The task: From the first line to the last, print the records exactly, leaving out the pictures.

Start of Data for this exercise

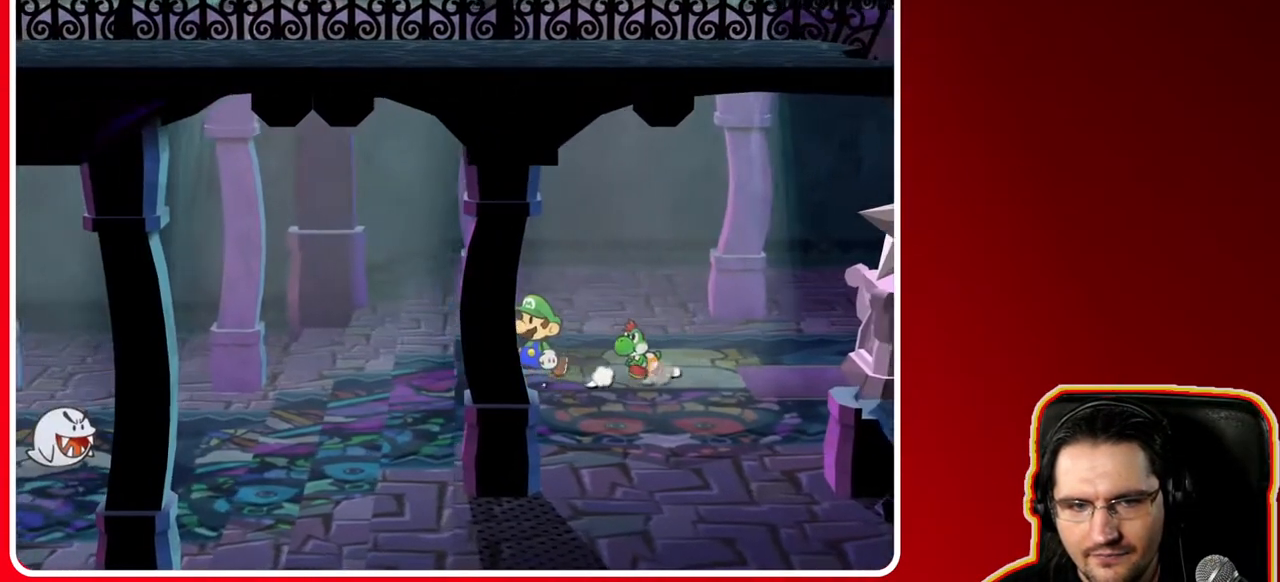
{"buttons": [], "left_stick": "left", "right_stick": "center", "events": [[150, "X", "up"]]}
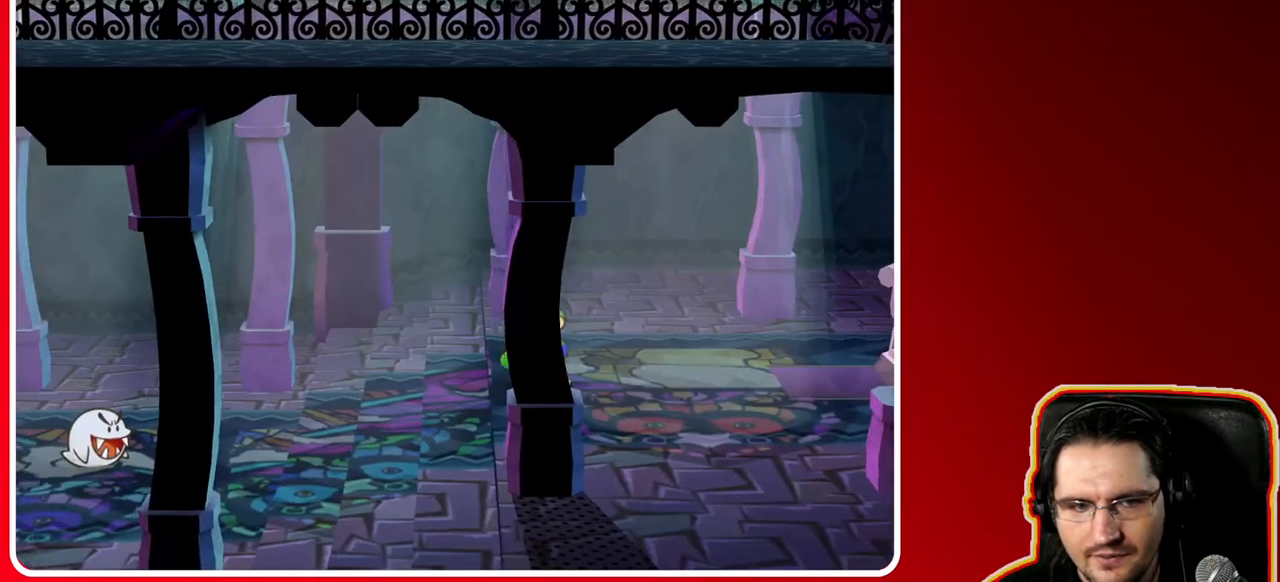
{"buttons": [], "left_stick": "left", "right_stick": "center", "events": []}
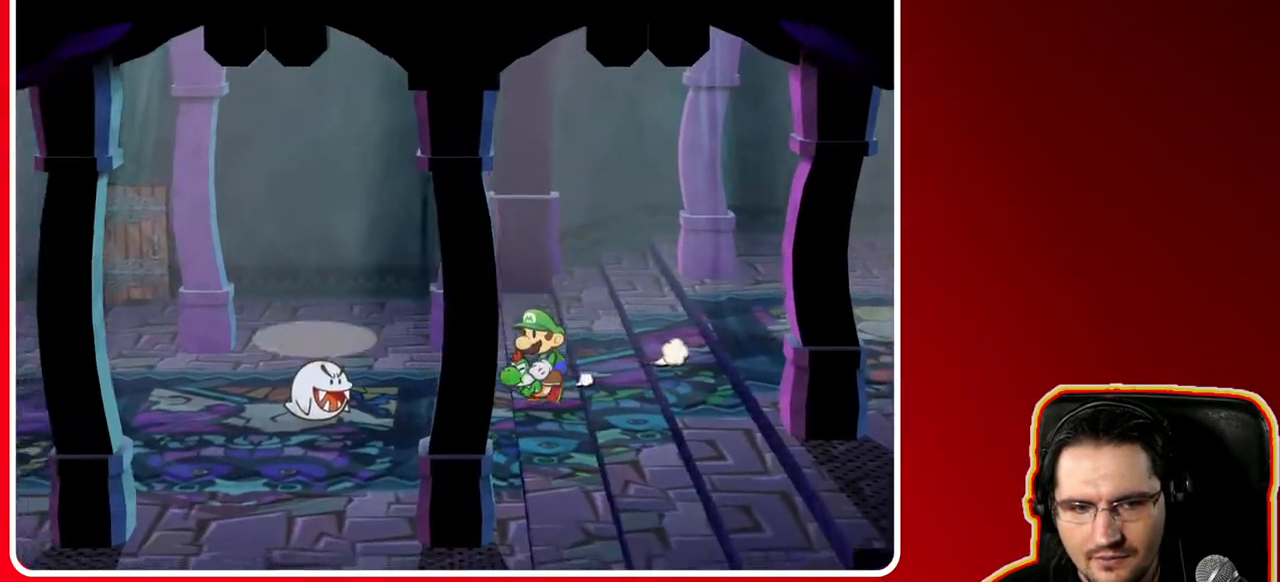
{"buttons": [], "left_stick": "up-left", "right_stick": "center", "events": [[67, "left_stick", "up-left"]]}
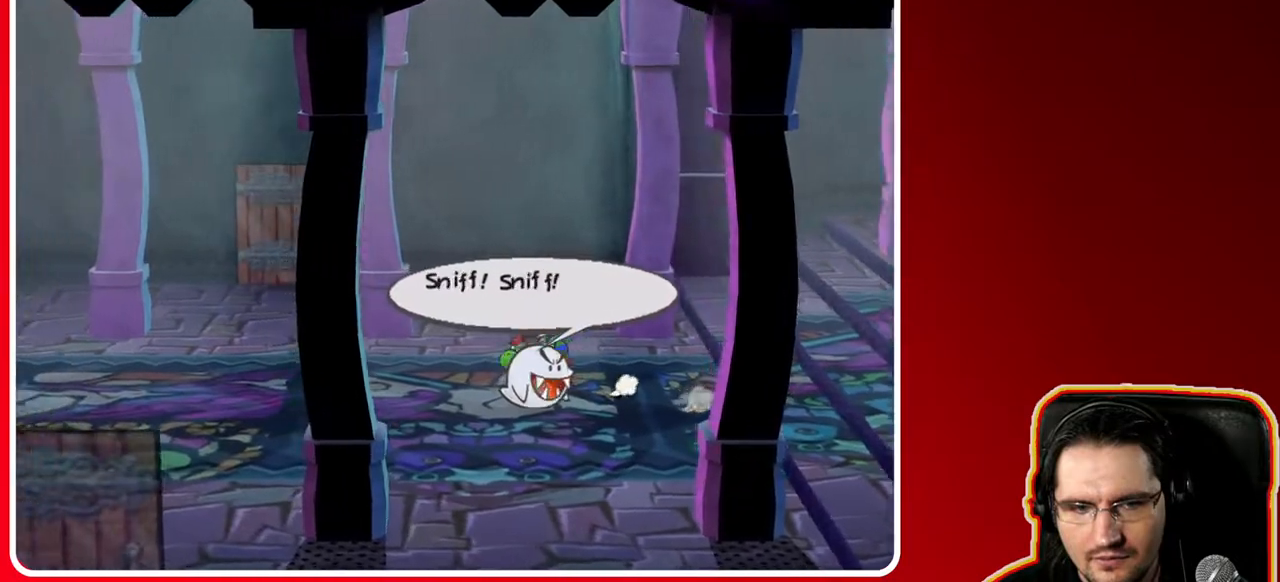
{"buttons": [], "left_stick": "up-left", "right_stick": "center", "events": [[50, "left_stick", "center"], [250, "left_stick", "up-left"]]}
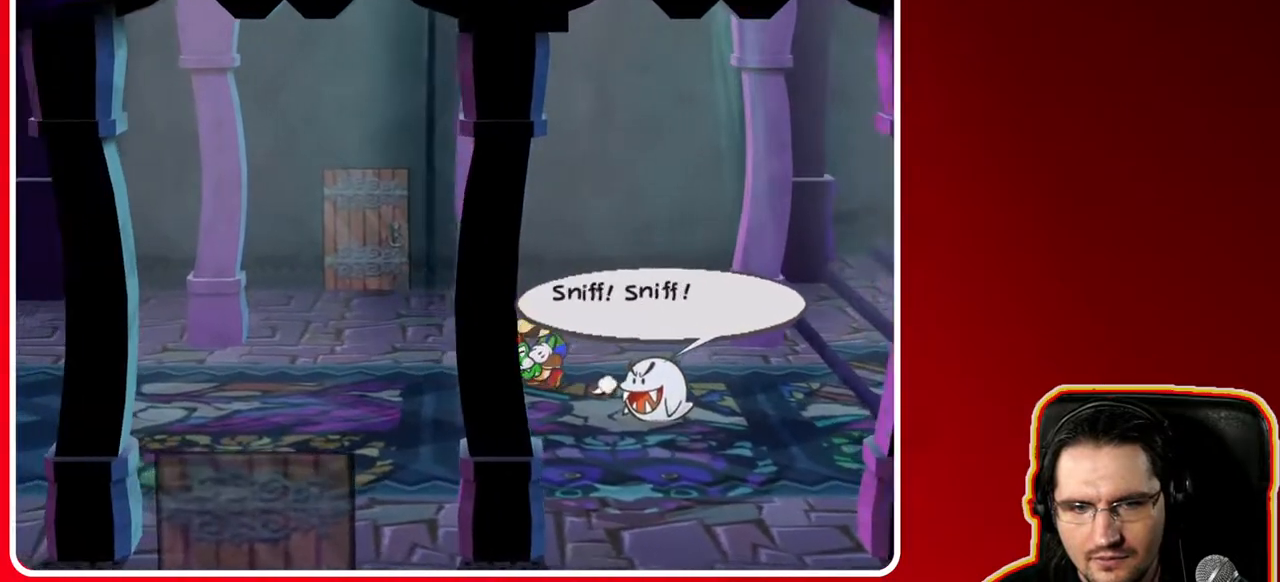
{"buttons": [], "left_stick": "up-left", "right_stick": "center", "events": []}
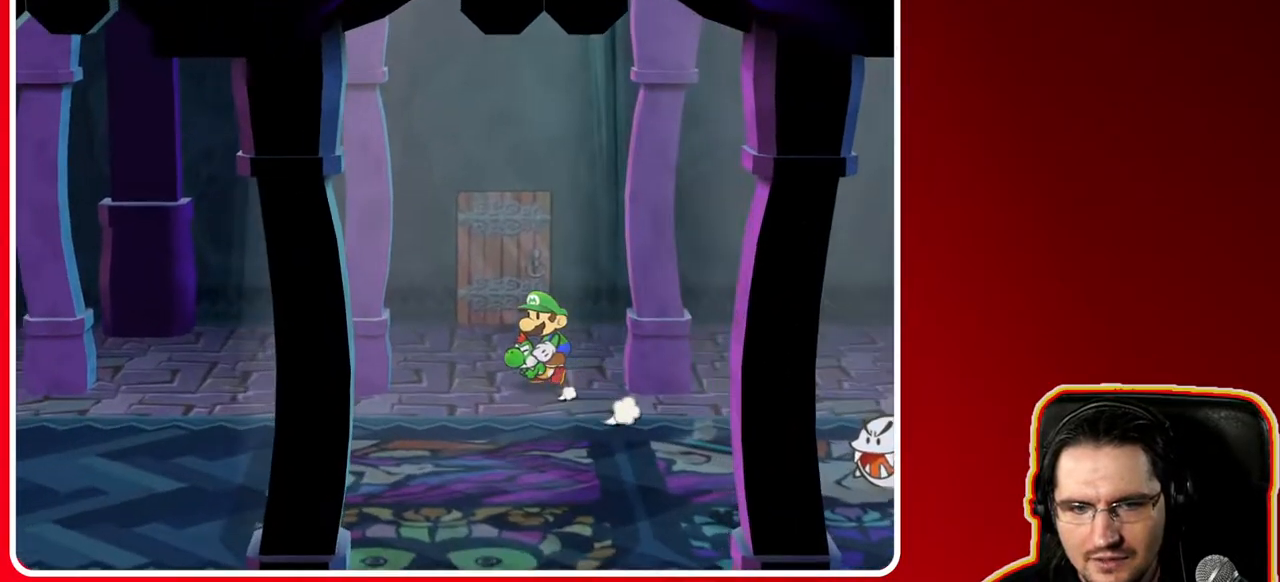
{"buttons": [], "left_stick": "up", "right_stick": "center", "events": [[67, "left_stick", "up"], [283, "X", "down"], [417, "X", "up"]]}
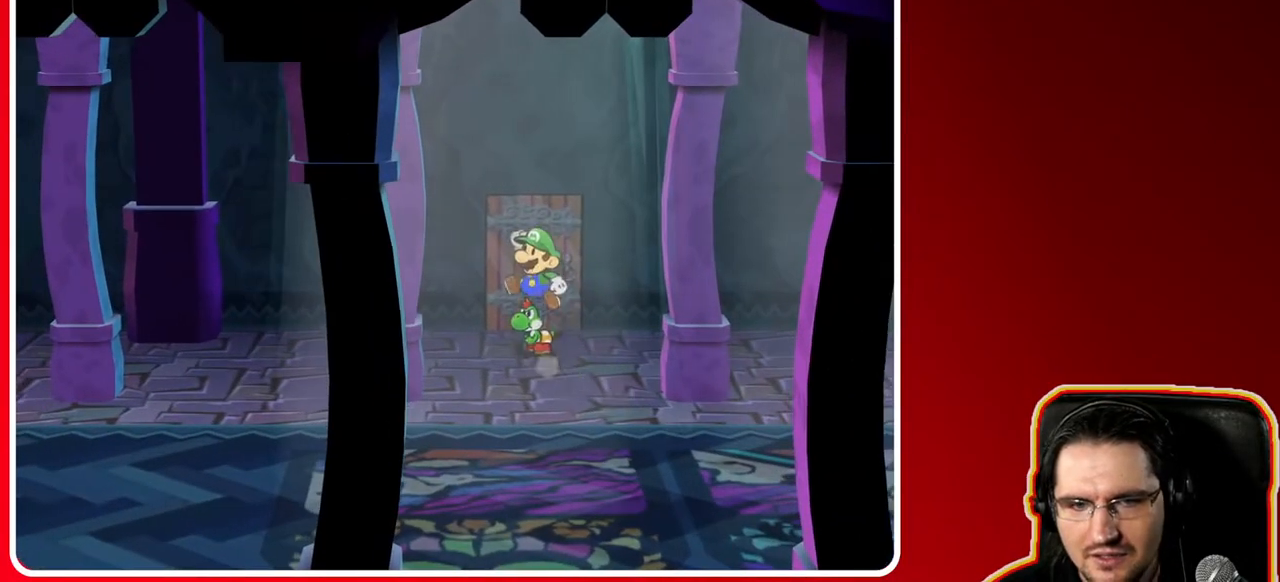
{"buttons": ["A"], "left_stick": "up", "right_stick": "center", "events": [[383, "A", "down"]]}
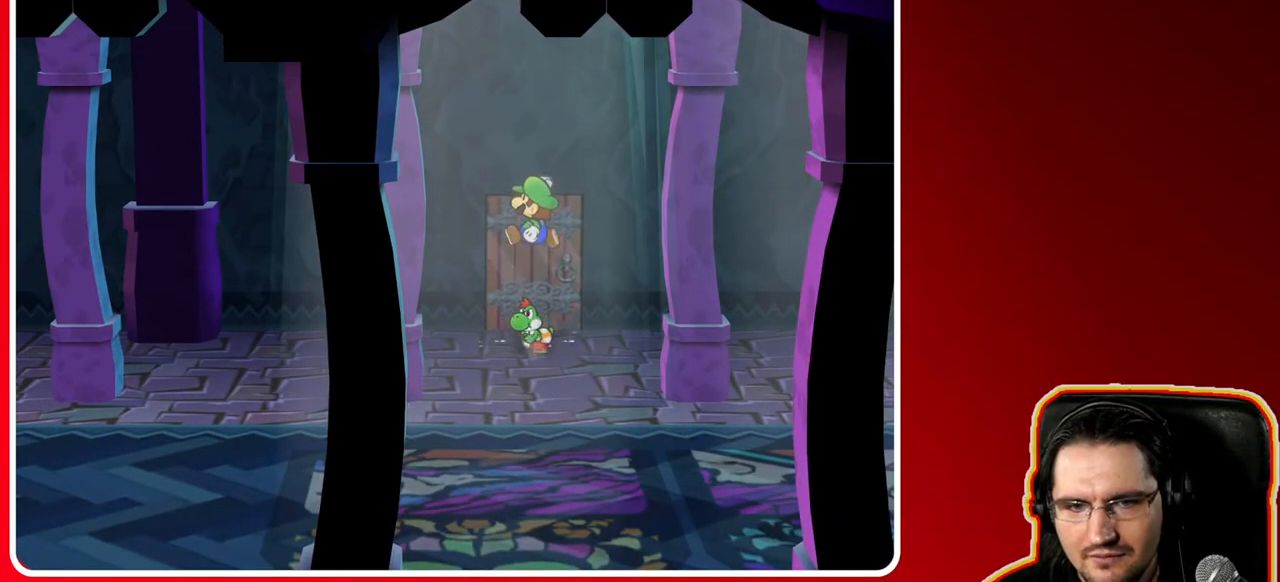
{"buttons": ["A"], "left_stick": "up", "right_stick": "center", "events": [[83, "A", "up"], [400, "A", "down"]]}
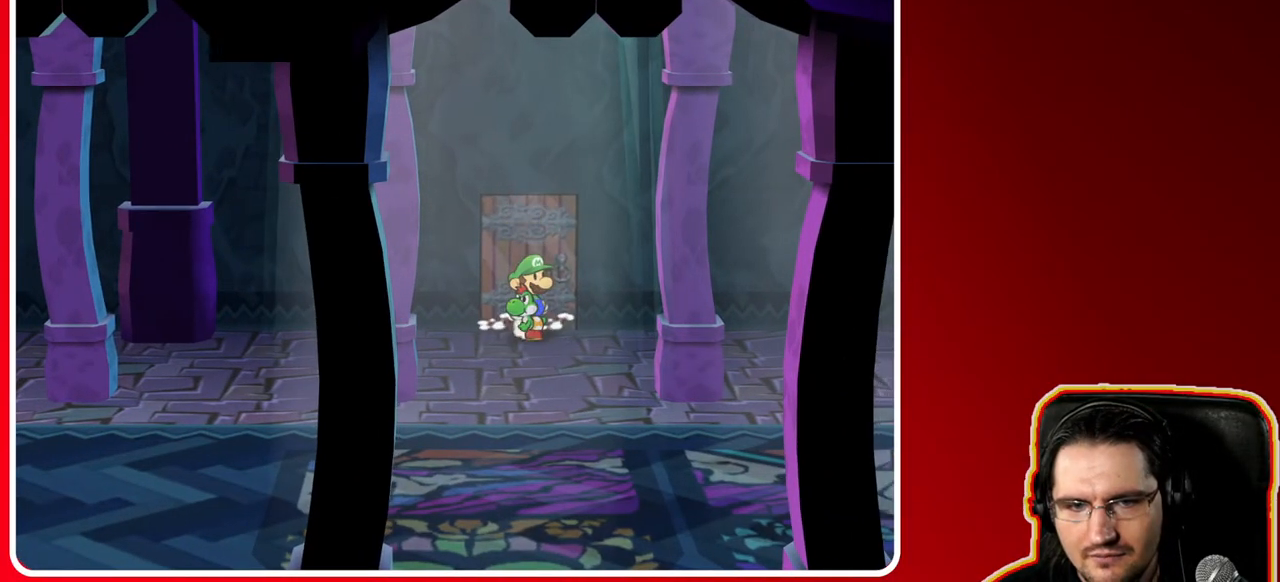
{"buttons": [], "left_stick": "center", "right_stick": "center", "events": [[83, "A", "up"], [467, "left_stick", "center"]]}
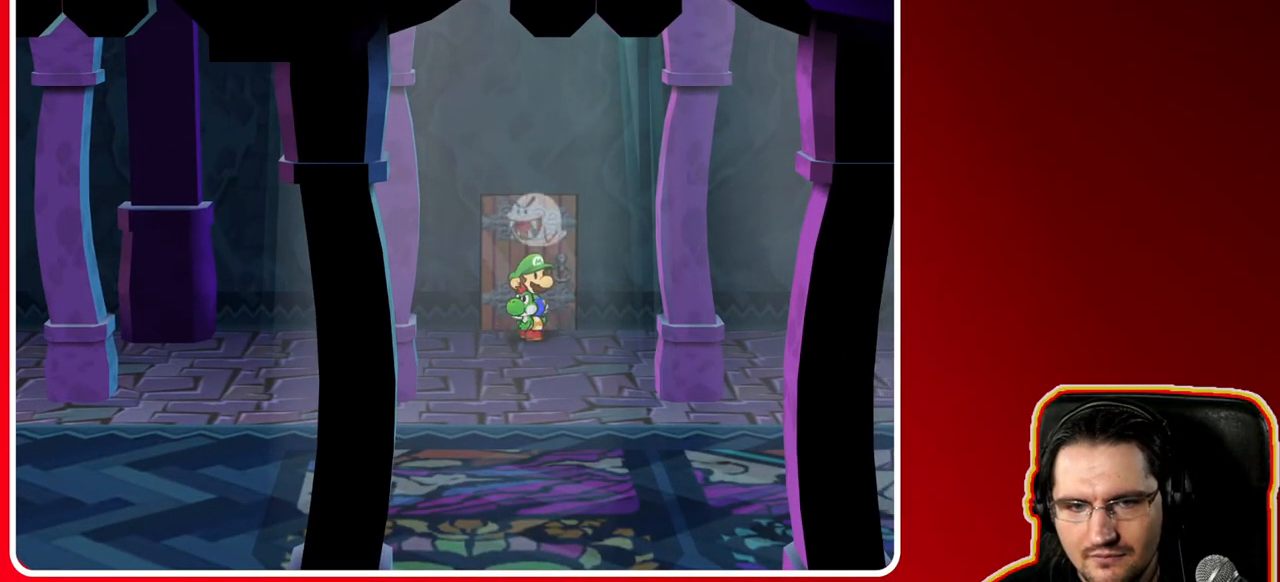
{"buttons": [], "left_stick": "down-right", "right_stick": "center", "events": [[367, "left_stick", "down-right"]]}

End of Data for this exercise

Response:
{"buttons": [], "left_stick": "left", "right_stick": "center", "events": [[150, "X", "up"]]}
{"buttons": [], "left_stick": "left", "right_stick": "center", "events": []}
{"buttons": [], "left_stick": "up-left", "right_stick": "center", "events": [[67, "left_stick", "up-left"]]}
{"buttons": [], "left_stick": "up-left", "right_stick": "center", "events": [[50, "left_stick", "center"], [250, "left_stick", "up-left"]]}
{"buttons": [], "left_stick": "up-left", "right_stick": "center", "events": []}
{"buttons": [], "left_stick": "up", "right_stick": "center", "events": [[67, "left_stick", "up"], [283, "X", "down"], [417, "X", "up"]]}
{"buttons": ["A"], "left_stick": "up", "right_stick": "center", "events": [[383, "A", "down"]]}
{"buttons": ["A"], "left_stick": "up", "right_stick": "center", "events": [[83, "A", "up"], [400, "A", "down"]]}
{"buttons": [], "left_stick": "center", "right_stick": "center", "events": [[83, "A", "up"], [467, "left_stick", "center"]]}
{"buttons": [], "left_stick": "down-right", "right_stick": "center", "events": [[367, "left_stick", "down-right"]]}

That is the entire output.